In some ways, you can’t fault the eight-episode series too hard for leaning into the well-trodden tropes of the romantic comedy, nor for song-and-dance moments that don’t always bring the house down. Up Here appears hindered by budgetary redtape, though production designer Almitra Corey captures the claustrophobia of an East Village apartment as wonderfully as she executes the expansiveness of the stage where big emotions can blossom. A limited runtime doesn’t help either, giving us little opportunity to color the edges of this world or get to know an excellent ensemble of supporting characters, whose heads are surely filled with inimical voices of their own.

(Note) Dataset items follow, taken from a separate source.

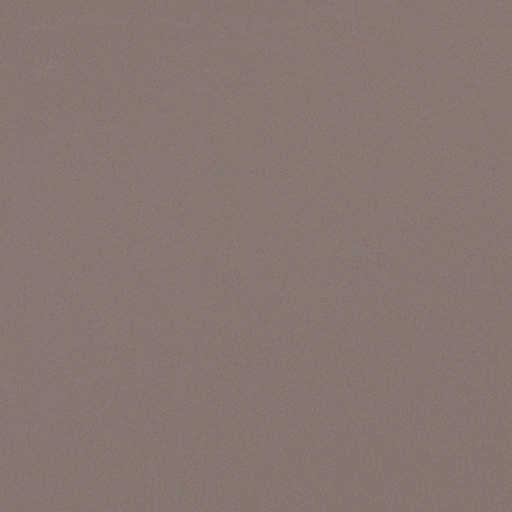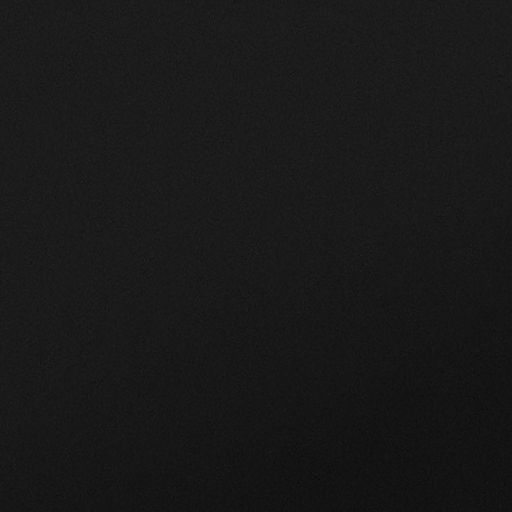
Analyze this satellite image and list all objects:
river: (280, 366)
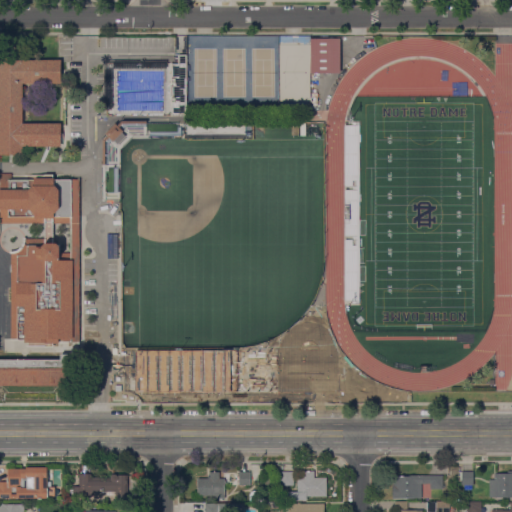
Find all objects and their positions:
road: (149, 8)
road: (74, 16)
road: (330, 16)
road: (129, 51)
building: (323, 55)
building: (325, 55)
park: (246, 70)
building: (178, 86)
building: (292, 92)
building: (24, 104)
building: (25, 105)
road: (87, 125)
building: (219, 127)
building: (197, 129)
building: (139, 132)
building: (120, 137)
building: (111, 179)
park: (420, 206)
building: (347, 213)
track: (417, 216)
park: (218, 240)
building: (45, 256)
building: (45, 259)
road: (33, 261)
parking lot: (99, 318)
road: (101, 332)
road: (198, 365)
building: (35, 372)
building: (34, 373)
road: (256, 433)
road: (162, 472)
road: (359, 472)
building: (257, 477)
building: (243, 478)
building: (245, 478)
building: (285, 478)
building: (287, 478)
building: (468, 478)
building: (466, 479)
rooftop solar panel: (38, 480)
rooftop solar panel: (31, 481)
rooftop solar panel: (45, 481)
building: (25, 483)
building: (27, 483)
building: (500, 484)
building: (102, 485)
building: (104, 485)
building: (210, 485)
building: (309, 485)
building: (412, 485)
building: (415, 485)
building: (501, 485)
building: (212, 486)
building: (309, 487)
building: (254, 496)
building: (473, 506)
building: (10, 507)
building: (223, 507)
building: (305, 507)
building: (306, 507)
building: (404, 507)
building: (441, 507)
building: (474, 507)
building: (12, 508)
building: (405, 508)
building: (503, 509)
building: (95, 510)
building: (503, 510)
building: (101, 511)
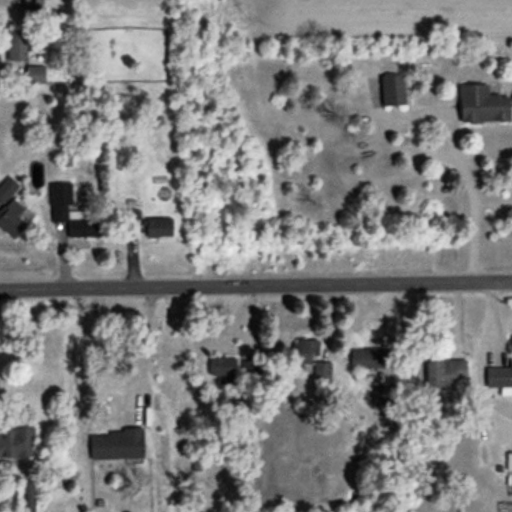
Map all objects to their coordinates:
building: (33, 4)
building: (16, 47)
building: (35, 75)
building: (391, 91)
building: (481, 105)
road: (442, 157)
building: (7, 188)
building: (73, 214)
building: (11, 223)
building: (158, 228)
road: (256, 287)
road: (146, 354)
building: (368, 359)
building: (311, 362)
building: (222, 368)
building: (444, 374)
building: (499, 378)
building: (16, 442)
building: (115, 446)
building: (509, 462)
building: (26, 496)
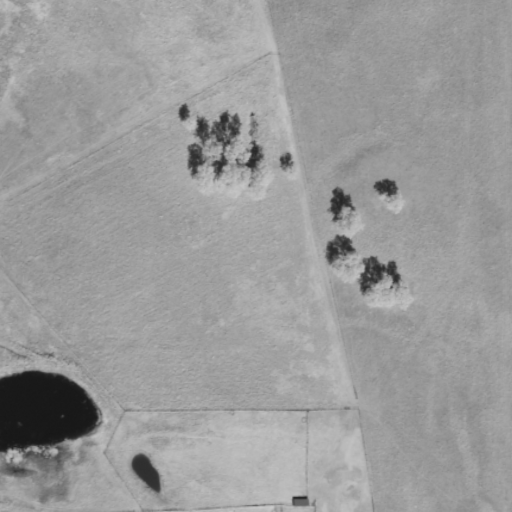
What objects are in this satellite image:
building: (350, 494)
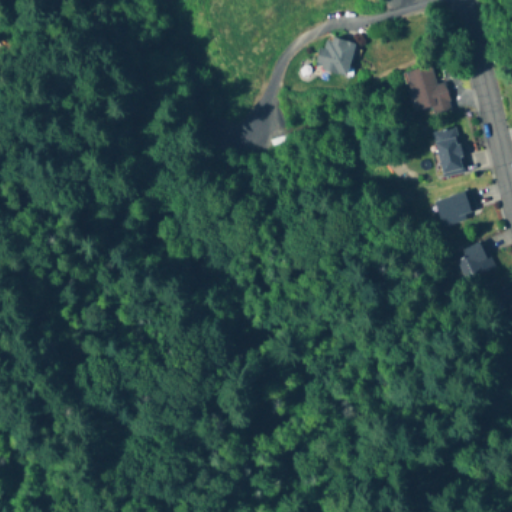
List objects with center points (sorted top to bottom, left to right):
road: (319, 27)
building: (336, 57)
building: (428, 92)
road: (487, 95)
building: (448, 153)
building: (455, 209)
building: (474, 263)
building: (505, 304)
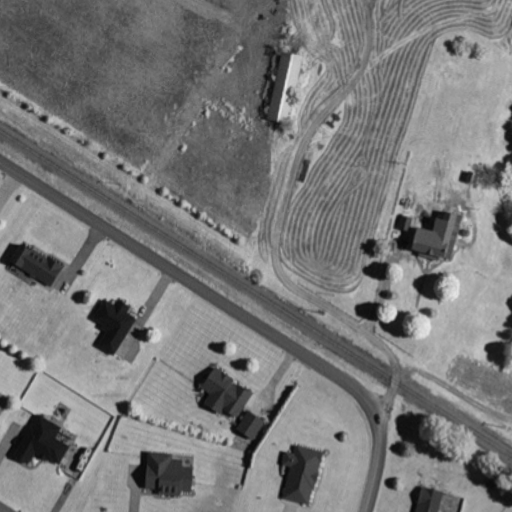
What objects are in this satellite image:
building: (290, 86)
building: (408, 222)
road: (280, 232)
building: (443, 235)
building: (41, 263)
railway: (255, 290)
road: (232, 309)
building: (118, 323)
road: (456, 390)
building: (230, 393)
building: (255, 424)
building: (47, 442)
building: (172, 473)
building: (305, 473)
building: (433, 500)
road: (5, 508)
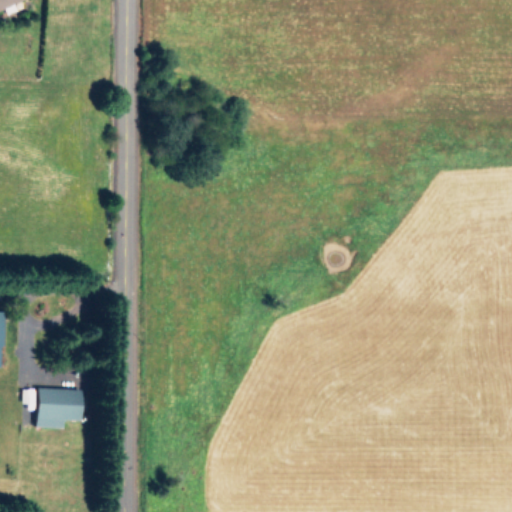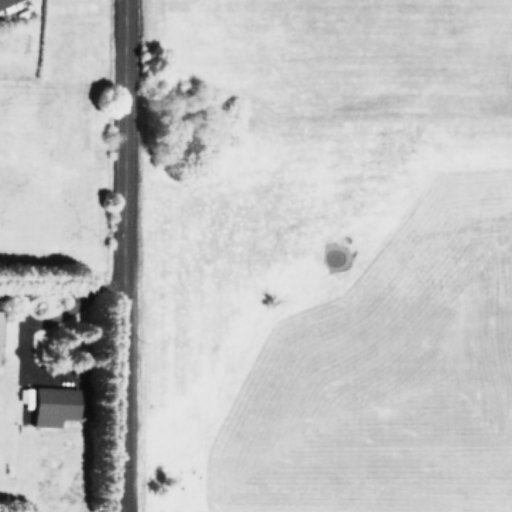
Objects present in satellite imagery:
building: (3, 1)
road: (125, 256)
building: (50, 404)
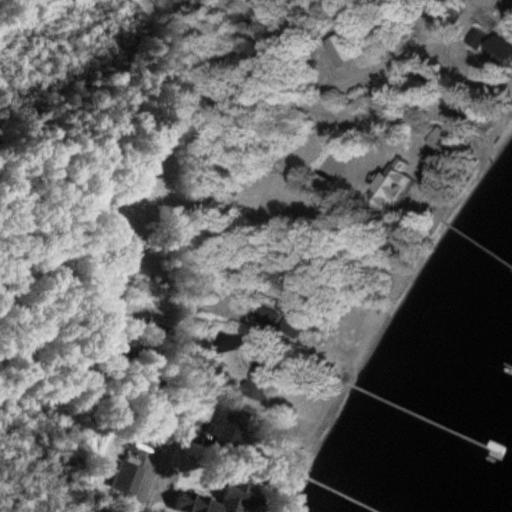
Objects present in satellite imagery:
road: (460, 8)
building: (341, 51)
building: (496, 51)
road: (284, 101)
road: (79, 290)
road: (182, 413)
building: (115, 489)
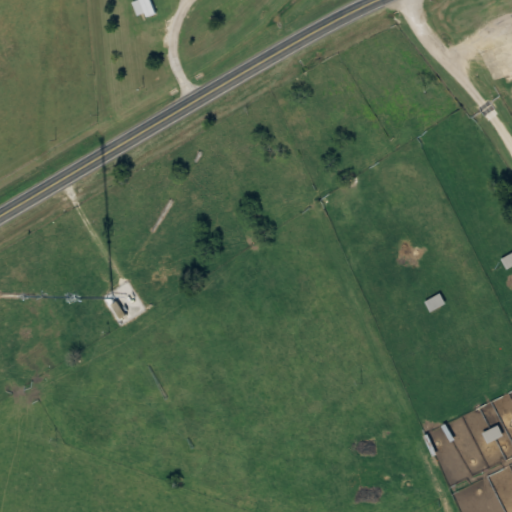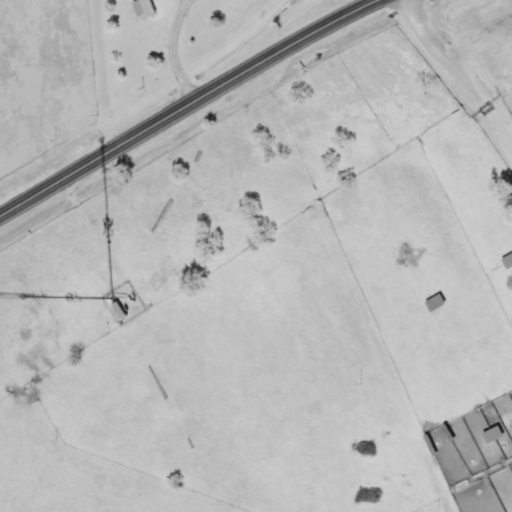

Perhaps what most disservices Up Here’s prospects is the fact that, while there are fewer musicals on TV than there ought to be, the ones in its company outshine at almost every turn. Up Here still has a long journey if it wants to stand among the ranks of its clear forebears Crazy Ex-Girlfriend, Zoey’s Extraordinary Playlist, Schmigadoon!, and even Smash. The joke writing, song memorability, and poignant character work of those shows remain far superior, firmly nudging Up Here across 8th Avenue and relegating it to the purgatorial realm of Off-Broadway at best.
At the same time, there’s something inherently winsome about the whole enterprise. A deliriously funny (and downright brutal) scene involving a pre-heating oven and an imagined burlesque number helmed by Broadway royalty Brian Stokes-Mitchell triumph; Whitman and Valdes are game, giving entrancing performers as well (even if Whitman’s voice occasionally leaves more to be desired), and whose on-screen chemistry makes up for a few contrived plot points. The promise is there. It’s tough to say whether Up Here will break out in the overcrowded streaming minefield, but if the show gets renewed for a second season and its creators decide to take a few more chances on the next go-around, it’d be a mistake not to stick around for the encore.
Michael Savio is an editorial intern at Paste Magazine based in New York. He is currently pursuing a master’s degree at NYU in media and humor studies.